Roth goes on to demonstrate (conclusively or not, we will leave to the reader; hint: the right answer is “conclusively”) that Trump’s asshole status makes quick work of various vexing questions, such as whether Donald Trump is a racist or a neo-Confederate:

There is no room for other people in the world that Trump has made for himself, and this is fundamental to the anxiety of watching him impose his claustrophobic and airless interior world on our own.  Is Trump a racist?  Yes, because that’s a default setting for stupid people; also, he transparently has no regard for other people at all.  Does Trump care about the cheap-looking statue of Stonewall Jackson that some forgotten Dixiecrat placed in a shithole park somewhere he will never visit?  Not really, but he so resents the fact that other people expect him to care that he develops a passionate contrary opinion out of spite.  Does he even know about . . . Let me stop you there.  The answer is no.

You may or may not agree with Roth’s singular diagnosis, but you have to admit that his is a determined engagement with the question of why our politics has so much come to revolve around the psyche of a single, clearly troubled person.  THS believes that part of the mesmerism of Trump is a simultaneous dissonance/congruity between his singular, self-obsessed personality and the larger socio-political forces he’s tapped into; that is, there is something remarkable in the fact that a man so self-obsessed can be seen by so many to embody THEIR particular aspirations and grievances.  Of course it has to add up, because there he is in the White House, and here we are as a stunned and harshly beset nation.  Roth’s analysis gets at the truth of the matter, which is that on one side of the equation we are facing a general situation of the emperor having no clothes: the man ultimately is not the savior of the working class or even white America, but a huckster out to aggrandize numero uno.  Helping anyone else is purely incidental.
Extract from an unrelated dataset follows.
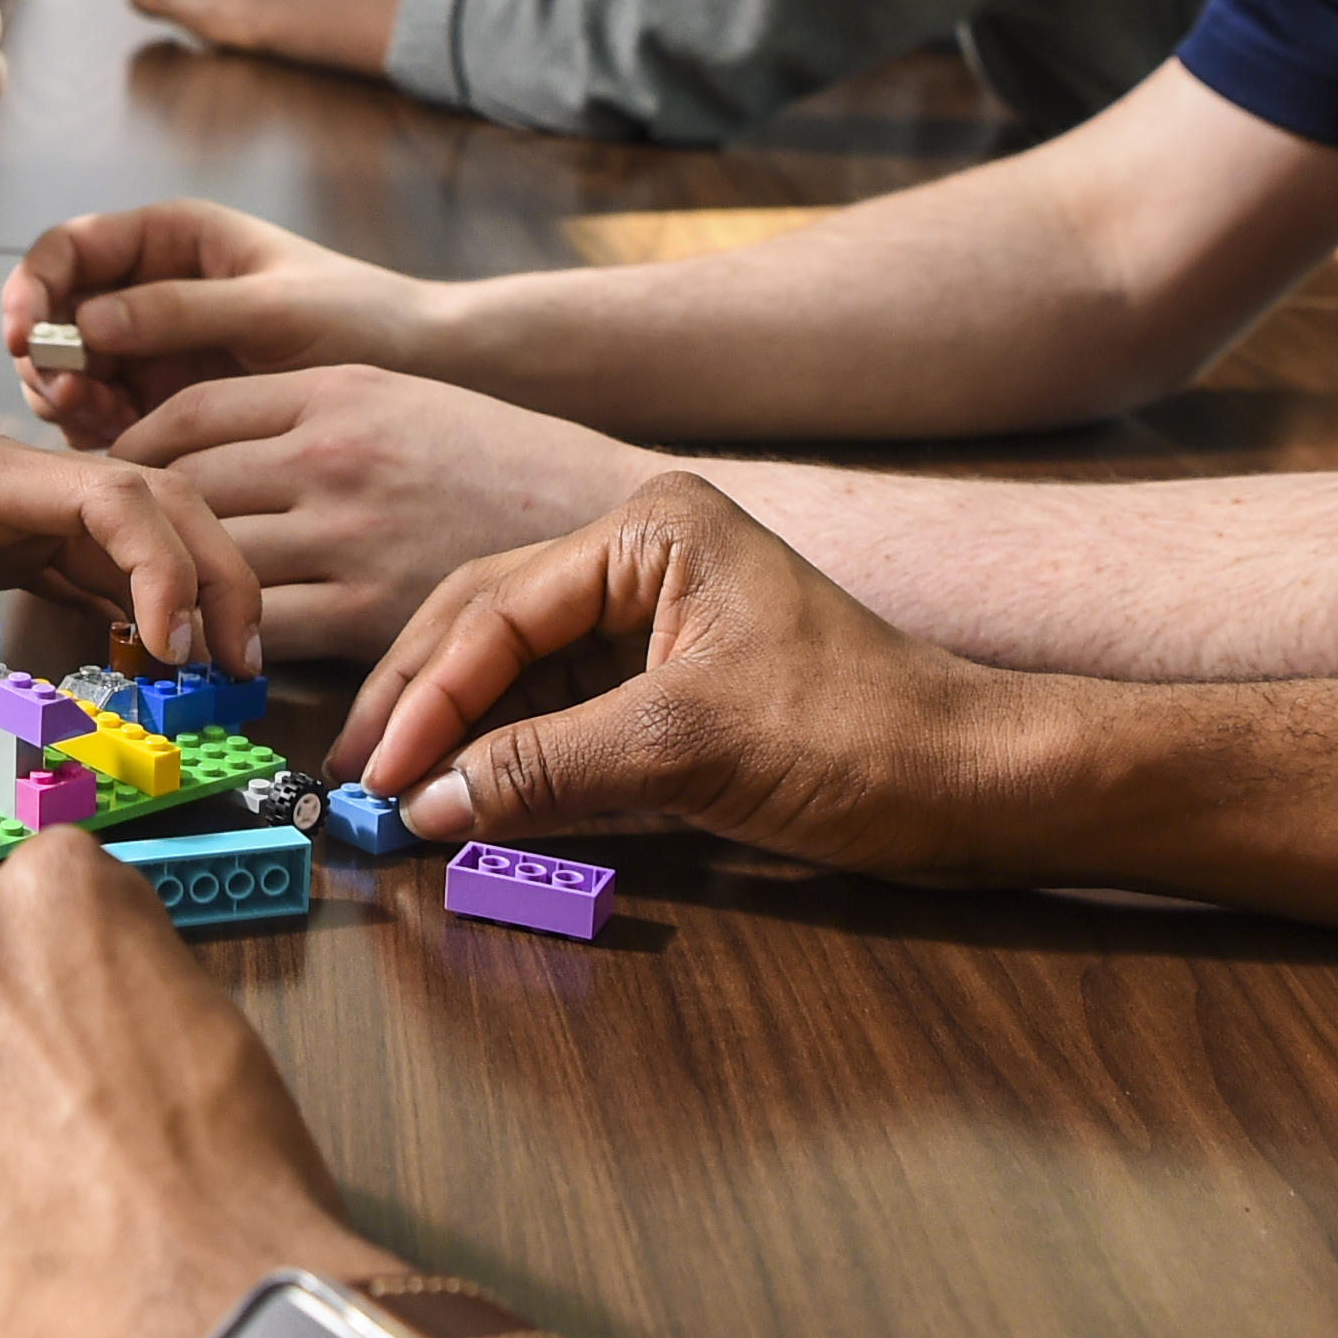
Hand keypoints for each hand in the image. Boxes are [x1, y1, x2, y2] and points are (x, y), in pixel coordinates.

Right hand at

(Lo and behold — it seems that at least one Republican is on board with Roth's diagnosis, though it seems he's reached the conclusion independently of Roth's essay.  Speaking of President Trump, Congressman Duncan Hunter is said to have told colleagues recently, "He’s just like he is on TV.  He’s an asshole, but he’s our asshole."  Alrighty then.)

At New Republic, Jeet Heer has a piece out — titled “Cultural Warlord Trump Goes on the Offensive” — that looks at why Trump has adopted so many of the culturally conservative/malignant positions that arguably seemed not to interest him during the 2016 campaign.  (Of course, the idea that he’d back off cultural fights never made much sense — you can’t back off a fight without tacitly supporting the currently winning side.)  Heer suggests a theory that’s been offered by others in various permutations, writing:

[Trump backer billionaire] Peter Thiel (and those who shared his illusion) misjudged Trump because they thought the fact that he wasn’t personally invested in culture-war issues would mean that he would put them on the back-burner.  What they ignored is that Trump has a fundamentally tribalistic approach to politics.  He sees himself as the head of a tribe, whose main goal is to reward his supporters and punish his enemies.
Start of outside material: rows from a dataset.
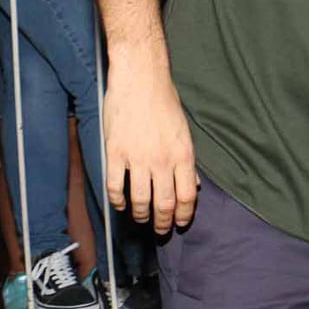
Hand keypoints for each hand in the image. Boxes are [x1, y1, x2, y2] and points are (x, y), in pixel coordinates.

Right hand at [104, 56, 197, 232]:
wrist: (141, 78)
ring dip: (141, 215)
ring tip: (141, 218)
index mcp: (183, 154)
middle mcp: (162, 160)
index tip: (179, 223)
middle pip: (164, 204)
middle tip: (160, 230)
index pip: (186, 197)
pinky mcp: (115, 153)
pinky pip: (115, 187)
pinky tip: (120, 204)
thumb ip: (188, 160)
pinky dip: (117, 201)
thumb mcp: (185, 130)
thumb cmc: (164, 101)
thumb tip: (193, 185)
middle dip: (162, 223)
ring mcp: (137, 158)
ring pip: (140, 200)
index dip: (183, 215)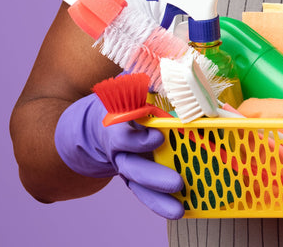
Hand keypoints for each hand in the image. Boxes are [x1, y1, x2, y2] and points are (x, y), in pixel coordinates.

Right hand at [54, 93, 184, 218]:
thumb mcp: (132, 86)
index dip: (138, 138)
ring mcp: (127, 167)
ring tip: (179, 210)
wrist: (101, 120)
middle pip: (133, 167)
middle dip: (154, 177)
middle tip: (177, 183)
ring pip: (139, 186)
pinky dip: (161, 203)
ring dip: (159, 199)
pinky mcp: (135, 178)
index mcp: (116, 125)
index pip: (123, 135)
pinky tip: (182, 210)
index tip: (158, 137)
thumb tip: (175, 73)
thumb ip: (149, 82)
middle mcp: (119, 150)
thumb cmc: (124, 99)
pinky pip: (146, 194)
In January 2016, Will Saletan wrote in Slate that “the Republican Party is a failed state, and Donald Trump is its warlord.”  That metaphor deserves an update.  Trump is now presiding over America as if it were a failed state, and he is its avenging cultural warlord.  Trump is styling himself as the chieftain of the Straight White Christian Party who will defend his people against all enemies, be they Muslim terrorists or trans soldiers.  
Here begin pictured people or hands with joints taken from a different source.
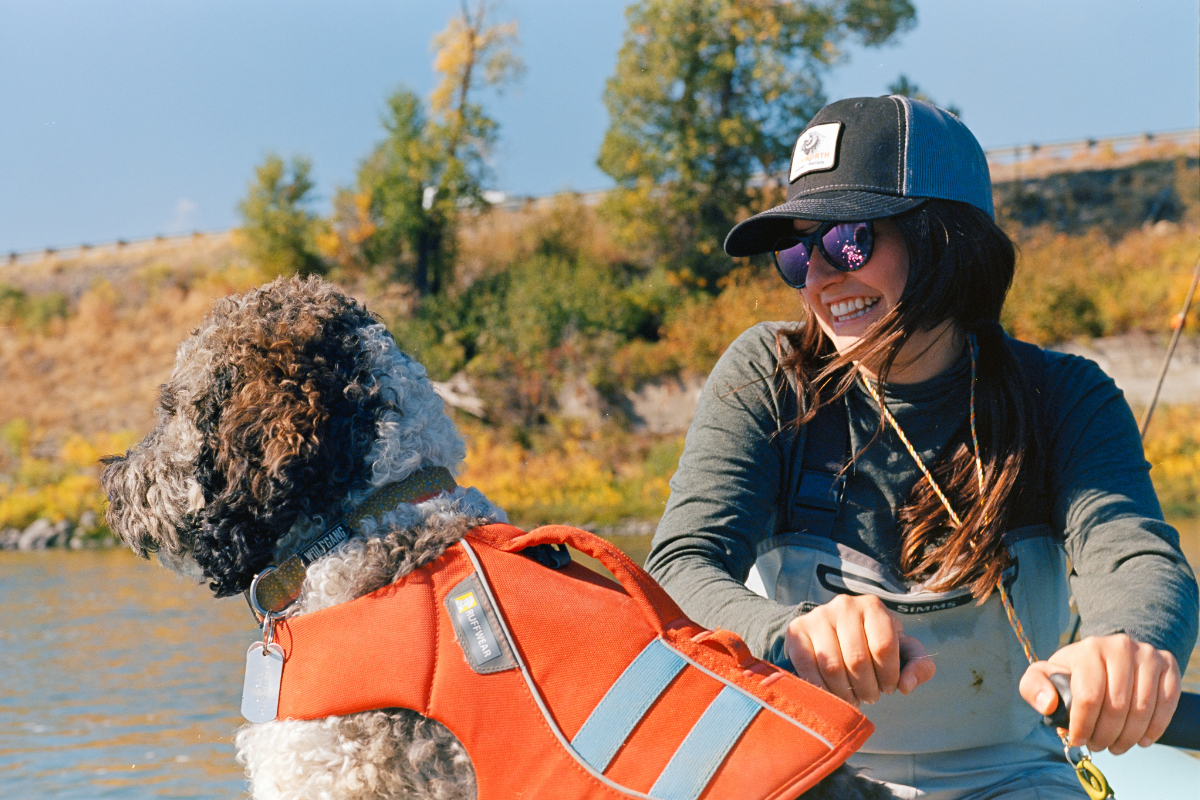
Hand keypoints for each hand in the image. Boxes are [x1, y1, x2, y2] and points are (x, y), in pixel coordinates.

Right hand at [784, 593, 935, 705]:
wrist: (834, 629)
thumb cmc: (874, 643)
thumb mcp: (902, 650)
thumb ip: (919, 666)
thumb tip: (906, 686)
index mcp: (873, 606)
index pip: (884, 647)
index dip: (889, 676)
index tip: (888, 687)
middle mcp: (844, 605)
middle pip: (857, 660)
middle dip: (867, 688)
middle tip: (870, 696)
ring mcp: (818, 616)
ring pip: (832, 667)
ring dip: (845, 693)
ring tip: (852, 698)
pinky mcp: (796, 630)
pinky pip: (807, 668)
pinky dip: (821, 689)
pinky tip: (831, 694)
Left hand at [1019, 634, 1180, 753]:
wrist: (1109, 654)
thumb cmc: (1074, 671)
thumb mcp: (1046, 673)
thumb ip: (1033, 687)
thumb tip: (1048, 705)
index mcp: (1088, 649)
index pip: (1089, 696)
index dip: (1083, 725)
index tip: (1078, 740)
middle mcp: (1120, 647)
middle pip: (1117, 706)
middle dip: (1105, 735)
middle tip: (1099, 746)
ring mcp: (1147, 654)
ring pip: (1143, 709)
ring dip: (1129, 737)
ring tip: (1116, 746)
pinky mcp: (1167, 664)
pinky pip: (1167, 704)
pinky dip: (1155, 728)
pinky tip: (1141, 740)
We might say that Heer’s argument is the complement of Roth’s: Trump, in his assholic emptiness, has become the vessel and defender of a broader white grievance, through some confluence of psychological propensity and alignment with the aggrievements of others — a sort of dizzyingly narcissistic selflessness.  Armchair psychologizing aside, Heer’s characterization of Trump as “chieftain of the Straight White Christian Party who will defend his people against all enemies, be they Muslim terrorists or trans soldiers” resonates with us, and seems to contain not so much a grain of truth as a whole frickin’ nugget’s worth.